Nielsen advirtió, además, que la salida de la crisis local e internacional "no será tan rápida como todos deseamos". Consecuencia directa: expuso la decisión de revisar todos los planes de inversión y los gastos de capital, con "el objetivo absoluto para este año de preservar la caja de la compañía". Esto se llama achicarse para mantenerse en pie.

De cosas parecidas hablan en estudios y consultoras de primera línea.
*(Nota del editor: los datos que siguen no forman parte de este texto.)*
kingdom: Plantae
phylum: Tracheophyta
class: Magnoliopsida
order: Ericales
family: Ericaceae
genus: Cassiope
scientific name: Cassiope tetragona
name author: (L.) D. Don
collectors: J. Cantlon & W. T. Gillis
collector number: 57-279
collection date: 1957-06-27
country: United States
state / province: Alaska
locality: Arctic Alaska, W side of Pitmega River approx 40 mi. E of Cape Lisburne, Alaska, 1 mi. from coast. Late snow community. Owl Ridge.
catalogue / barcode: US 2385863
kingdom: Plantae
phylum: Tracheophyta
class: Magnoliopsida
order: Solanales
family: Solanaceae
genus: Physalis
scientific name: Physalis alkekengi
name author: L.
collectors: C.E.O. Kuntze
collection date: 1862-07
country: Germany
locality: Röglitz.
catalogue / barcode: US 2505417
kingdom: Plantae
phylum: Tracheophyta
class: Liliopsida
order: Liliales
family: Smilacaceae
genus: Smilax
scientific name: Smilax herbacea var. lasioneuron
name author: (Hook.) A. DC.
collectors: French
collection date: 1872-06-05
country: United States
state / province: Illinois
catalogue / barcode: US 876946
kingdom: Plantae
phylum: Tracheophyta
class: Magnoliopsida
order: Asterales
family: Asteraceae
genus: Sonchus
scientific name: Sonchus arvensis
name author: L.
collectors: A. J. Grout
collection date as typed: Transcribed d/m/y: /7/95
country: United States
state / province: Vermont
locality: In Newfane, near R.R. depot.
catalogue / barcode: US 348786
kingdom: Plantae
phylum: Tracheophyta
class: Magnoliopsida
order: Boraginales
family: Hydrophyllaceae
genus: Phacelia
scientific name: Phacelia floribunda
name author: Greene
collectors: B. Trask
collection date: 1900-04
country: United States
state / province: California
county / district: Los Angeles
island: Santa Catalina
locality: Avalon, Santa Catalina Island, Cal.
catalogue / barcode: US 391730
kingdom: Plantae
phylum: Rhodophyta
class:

Dicen en uno de ellos, dirigido por dos ex Banco Central: "Nuestro filón, hoy, es intervenir en la refinanciación de deudas de compañías muy apretadas. Tenemos mandatos de varias y le estamos dedicando a ese trabajo dos días a la semana".

Otro coletazo de la crisis, también explotado por los consultores, es la concentración de la economía. Empresas ahogadas, casi en la lona, que son adquiridas a bajo precio por quienes antes eran sus competidores.

Ya está claro que, por la parte que le toca, la estrategia del Gobierno para la economía consiste sobre todo en aguantar, aguantar hasta que la pandemia haya sido controlada y jugar a fondo con la emisión. Bombear plata en cantidades ilimitadas para bancar desde una parte de los salarios privados y entregar bonos a familias y monotributistas, hasta distribuir alimentos en las zonas más necesitadas. Estamos hablando de $ 731.000 millones de pesos en lo que va del año y hablaremos de muchísimos más a medida que avance el año.

Y en el mar de cuestiones que van acumulándose para la post pandemia, hay una con forma de dilema, del tipo costo-beneficio, que Fernández debe resolver pronto: si va hacia el default o si busca evitar el default. Obviamente no es lo mismo una cosa que la otra, pero si la elección pasa decididamente por arreglar con los bonistas, el Gobierno deberá mejorar la oferta. Se entiende, mejorarla no maquillarla.